▸ **Consegne**:
**1.** Stabilisca se le seguenti affermazioni concordano con il testo sulle elezioni in Israele, rispondendo sì o no e citando fedelmente le parole decisive: (a) il Likud ha ottenuto 31 seggi; (b) il partito Blu e Bianco dispone di voti sufficienti per formare da solo un esecutivo di maggioranza; (c) Netanyahu è al potere dal 2009.
**2.** Prosegua il testo sulle elezioni in Israele a partire dal punto in cui si interrompe.

▸ **Estratto del documento**:
────────────────
Il futuro di Netanyahu e il risveglio arabo

Le elezioni in Israele, le seconde in cinque mesi, sono state indette perché la coalizione di destra di Benjamin Netanyahu non era riuscita ad avere una maggioranza in Parlamento. Le ultime elezioni hanno segnato la sconfitta di Netanyahu a favore del partito rivale Blu e Bianco, il maggiore partito centrista in Israele. In base ai voti scrutinati, il futuro del premier sembra in questione perché il suo partito Likud è arrivato a 31 seggi, mentre il rivale Benny Gantz del partito Blu e Bianco ne ha conquistati 33, aggiudicandosi le elezioni. Nessuno dei due, però, ha abbastanza voti per dare vita a un esecutivo di maggioranza.

Netanyahu ha perso la sicurezza di essere riconfermato alla guida del governo, per il premier uscente diventa ora più complicato riuscire a schivare i procedimenti giudiziari in corso contro di lui, tra cui quello per corruzione, perché ha perso l’immunità parlamentare. Questo voto potrebbe segnare la fine dell’era Netanyahu, al potere dal 2009, e cambiare la politica israeliana, anche se non è così scontato. Il dato più rilevante, sembra essere tuttavia un altro, vale a dire il risveglio degli arabi-israeliani. Un gigante che dormiva, secondo un editorale del quotidiano Haaretz, e che sarebbe stato destato dallo stesso Netanyahu.
────────────────
▸ **Sezione dati**:
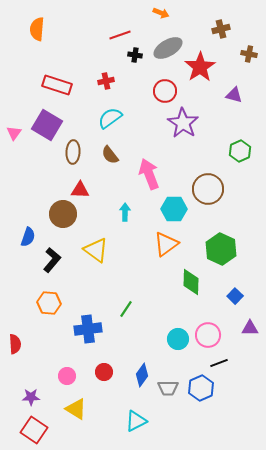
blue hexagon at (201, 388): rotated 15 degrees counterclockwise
────────────────
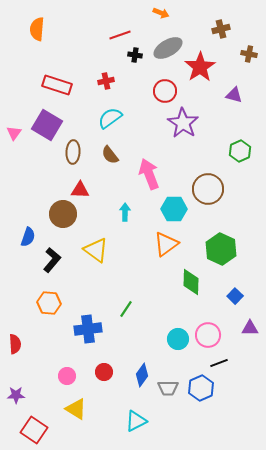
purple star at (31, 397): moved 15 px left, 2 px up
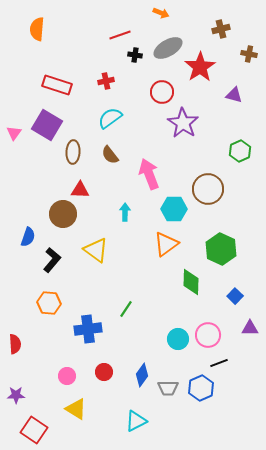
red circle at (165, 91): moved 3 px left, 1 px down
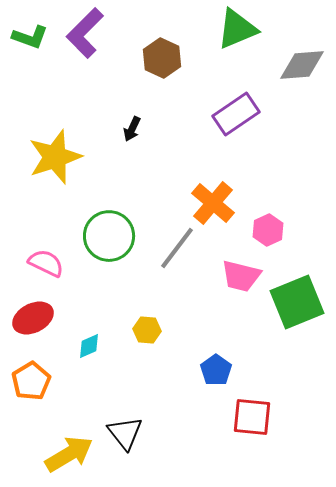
────────────────
▸ **Risposte scritte**:
**1.**
(a) Sì: "il suo partito Likud è arrivato a 31 seggi".
(b) No: "Nessuno dei due, però, ha abbastanza voti per dare vita a un esecutivo di maggioranza."
(c) Sì: "al potere dal 2009".

**2.**
Dal momento che Blu e Bianco ha ottenuto più seggi di Likud, è probabile che riceva l’incarico di formare una coalizione di governo dal capo di Stato Rivlin. Netanyahu si è appellato a Gantz per dare vita a un governo di unità nazionale con Lieberman e il Likud, richiesta alla quale il rilave ha ripsosto: «Intendo formare un governo di unità ampio e liberale, ma sotto la mia leadership». Gantz ha inoltre spiegato che accetterebbe solo nel caso in cui Netanyahu escludesse gli alleati ultra-ortodossi. L’uomo a cui guardare ora è il “cinico” e calcolatore Lieberman, che prima ha portato il Paese a nuove elezioni e ora, proprio come nei suoi piani, ha aumentato i seggi in Parlamento, ne ha ottenuti 9, e può permettersi di fare da ago della bilancia.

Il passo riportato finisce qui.